» Exercise
Quote the text of all the records below word for word, keeping each line as it appears, and leave the pictures out of your answer.
- - - - - - -
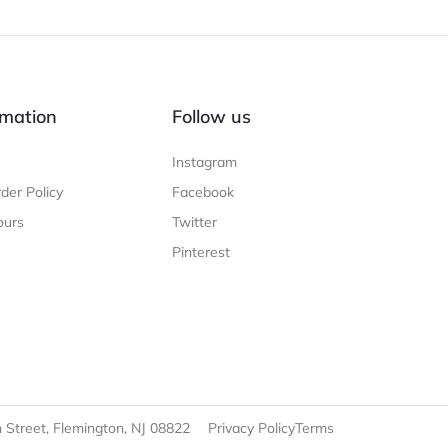
mation
Follow us
Instagram
der Policy
Facebook
ours
Twitter
Pinterest
 Street, Flemington, NJ 08822
Privacy Policy
Terms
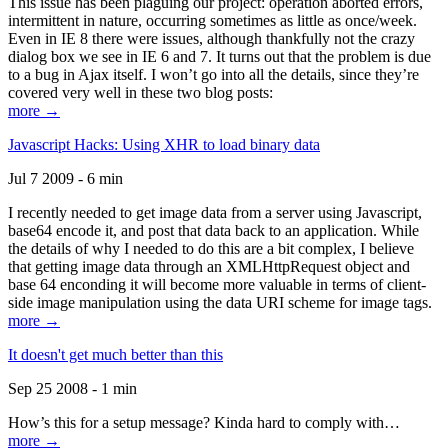
This issue has been plaguing our project: operation aborted errors,
intermittent in nature, occurring sometimes as little as once/week.
Even in IE 8 there were issues, although thankfully not the crazy
dialog box we see in IE 6 and 7. It turns out that the problem is due
to a bug in Ajax itself. I won’t go into all the details, since they’re
covered very well in these two blog posts:
more →
Javascript Hacks: Using XHR to load binary data
Jul 7 2009 - 6 min
I recently needed to get image data from a server using Javascript,
base64 encode it, and post that data back to an application. While
the details of why I needed to do this are a bit complex, I believe
that getting image data through an XMLHttpRequest object and
base 64 enconding it will become more valuable in terms of client-
side image manipulation using the data URI scheme for image tags.
more →
It doesn't get much better than this
Sep 25 2008 - 1 min
How’s this for a setup message? Kinda hard to comply with…
more →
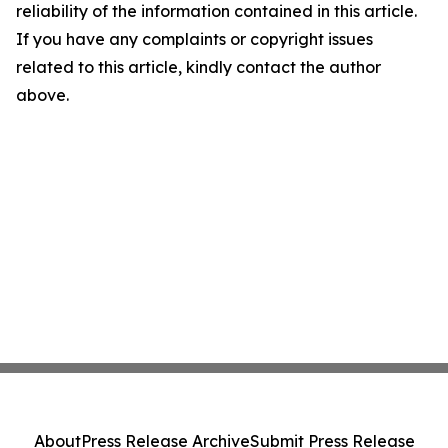
reliability of the information contained in this article.
If you have any complaints or copyright issues
related to this article, kindly contact the author
above.
About
Press Release Archive
Submit Press Release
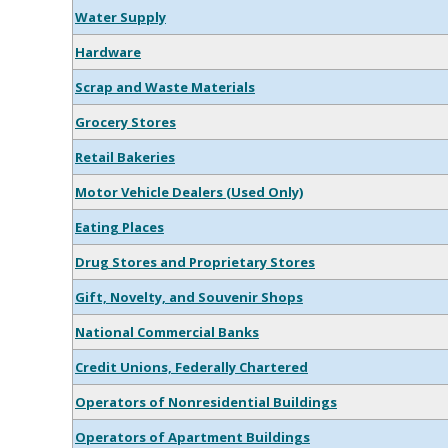
Water Supply
Hardware
Scrap and Waste Materials
Grocery Stores
Retail Bakeries
Motor Vehicle Dealers (Used Only)
Eating Places
Drug Stores and Proprietary Stores
Gift, Novelty, and Souvenir Shops
National Commercial Banks
Credit Unions, Federally Chartered
Operators of Nonresidential Buildings
Operators of Apartment Buildings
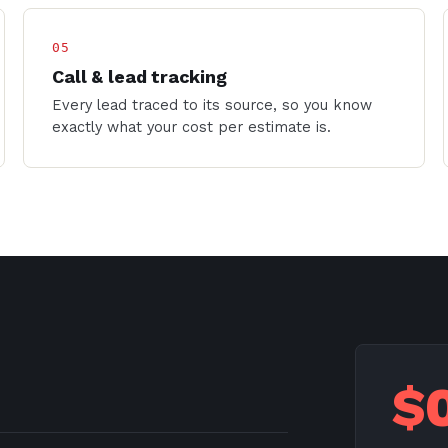
05
Call & lead tracking
Every lead traced to its source, so you know
exactly what your cost per estimate is.
$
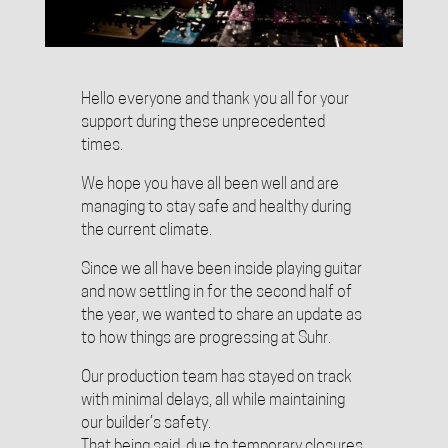
Hello everyone and thank you all for your
support during these unprecedented
times.
We hope you have all been well and are
managing to stay safe and healthy during
the current climate.
Since we all have been inside playing guitar
and now settling in for the second half of
the year, we wanted to share an update as
to how things are progressing at Suhr.
Our production team has stayed on track
with minimal delays, all while maintaining
our builder’s safety.
That being said, due to temporary closures,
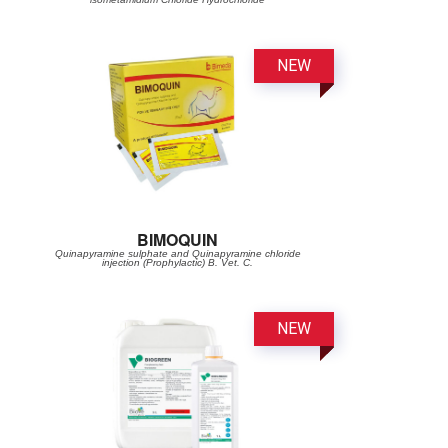
BIMOQUIN
Quinapyramine sulphate and Quinapyramine chloride
injection (Prophylactic) B. Vet. C.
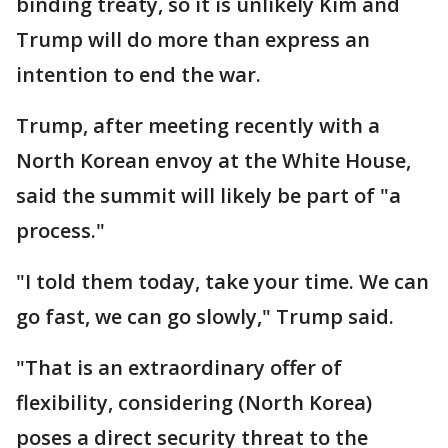
binding treaty, so it is unlikely Kim and
Trump will do more than express an
intention to end the war.
Trump, after meeting recently with a
North Korean envoy at the White House,
said the summit will likely be part of "a
process."
"I told them today, take your time. We can
go fast, we can go slowly," Trump said.
"That is an extraordinary offer of
flexibility, considering (North Korea)
poses a direct security threat to the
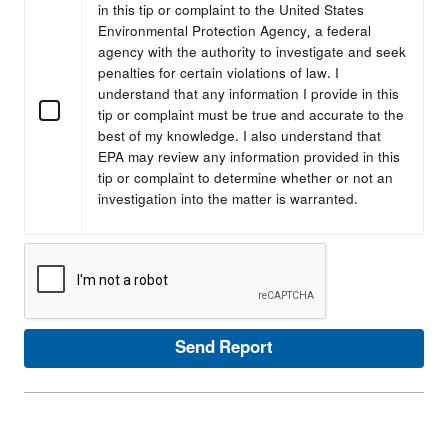
in this tip or complaint to the United States
Environmental Protection Agency, a federal
agency with the authority to investigate and seek
penalties for certain violations of law. I
understand that any information I provide in this
tip or complaint must be true and accurate to the
best of my knowledge. I also understand that
EPA may review any information provided in this
tip or complaint to determine whether or not an
investigation into the matter is warranted.
Send Report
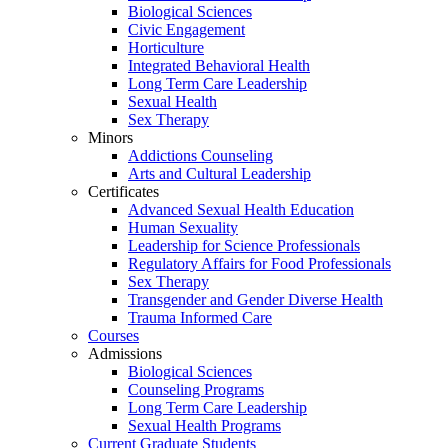
Biological Sciences
Civic Engagement
Horticulture
Integrated Behavioral Health
Long Term Care Leadership
Sexual Health
Sex Therapy
Minors
Addictions Counseling
Arts and Cultural Leadership
Certificates
Advanced Sexual Health Education
Human Sexuality
Leadership for Science Professionals
Regulatory Affairs for Food Professionals
Sex Therapy
Transgender and Gender Diverse Health
Trauma Informed Care
Courses
Admissions
Biological Sciences
Counseling Programs
Long Term Care Leadership
Sexual Health Programs
Current Graduate Students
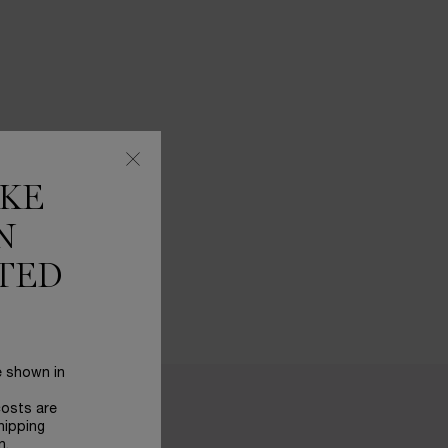
IKE
N
TED
e shown in
costs are
hipping
n.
- - - - - - -
» Answer area
mation
Follow us
Instagram
der Policy
Facebook
ours
Twitter
Pinterest
 Street, Flemington, NJ 08822
Privacy Policy
Terms
This issue has been plaguing our project: operation aborted errors,
intermittent in nature, occurring sometimes as little as once/week.
Even in IE 8 there were issues, although thankfully not the crazy
dialog box we see in IE 6 and 7. It turns out that the problem is due
to a bug in Ajax itself. I won’t go into all the details, since they’re
covered very well in these two blog posts:
more →
Javascript Hacks: Using XHR to load binary data
Jul 7 2009 - 6 min
I recently needed to get image data from a server using Javascript,
base64 encode it, and post that data back to an application. While
the details of why I needed to do this are a bit complex, I believe
that getting image data through an XMLHttpRequest object and
base 64 enconding it will become more valuable in terms of client-
side image manipulation using the data URI scheme for image tags.
more →
It doesn't get much better than this
Sep 25 2008 - 1 min
How’s this for a setup message? Kinda hard to comply with…
more →
reliability of the information contained in this article.
If you have any complaints or copyright issues
related to this article, kindly contact the author
above.
About
Press Release Archive
Submit Press Release
Water Supply
Hardware
Scrap and Waste Materials
Grocery Stores
Retail Bakeries
Motor Vehicle Dealers (Used Only)
Eating Places
Drug Stores and Proprietary Stores
Gift, Novelty, and Souvenir Shops
National Commercial Banks
Credit Unions, Federally Chartered
Operators of Nonresidential Buildings
Operators of Apartment Buildings
05
Call & lead tracking
Every lead traced to its source, so you know
exactly what your cost per estimate is.
$
Hello everyone and thank you all for your
support during these unprecedented
times.
We hope you have all been well and are
managing to stay safe and healthy during
the current climate.
Since we all have been inside playing guitar
and now settling in for the second half of
the year, we wanted to share an update as
to how things are progressing at Suhr.
Our production team has stayed on track
with minimal delays, all while maintaining
our builder’s safety.
That being said, due to temporary closures,
BIMOQUIN
Quinapyramine sulphate and Quinapyramine chloride
injection (Prophylactic) B. Vet. C.
binding treaty, so it is unlikely Kim and
Trump will do more than express an
intention to end the war.
Trump, after meeting recently with a
North Korean envoy at the White House,
said the summit will likely be part of "a
process."
"I told them today, take your time. We can
go fast, we can go slowly," Trump said.
"That is an extraordinary offer of
flexibility, considering (North Korea)
poses a direct security threat to the
in this tip or complaint to the United States
Environmental Protection Agency, a federal
agency with the authority to investigate and seek
penalties for certain violations of law. I
understand that any information I provide in this
tip or complaint must be true and accurate to the
best of my knowledge. I also understand that
EPA may review any information provided in this
tip or complaint to determine whether or not an
investigation into the matter is warranted.
Send Report
Biological Sciences
Civic Engagement
Horticulture
Integrated Behavioral Health
Long Term Care Leadership
Sexual Health
Sex Therapy
Minors
Addictions Counseling
Arts and Cultural Leadership
Certificates
Advanced Sexual Health Education
Human Sexuality
Leadership for Science Professionals
Regulatory Affairs for Food Professionals
Sex Therapy
Transgender and Gender Diverse Health
Trauma Informed Care
Courses
Admissions
Biological Sciences
Counseling Programs
Long Term Care Leadership
Sexual Health Programs
Current Graduate Students
IKE
N
TED
e shown in
costs are
hipping
n.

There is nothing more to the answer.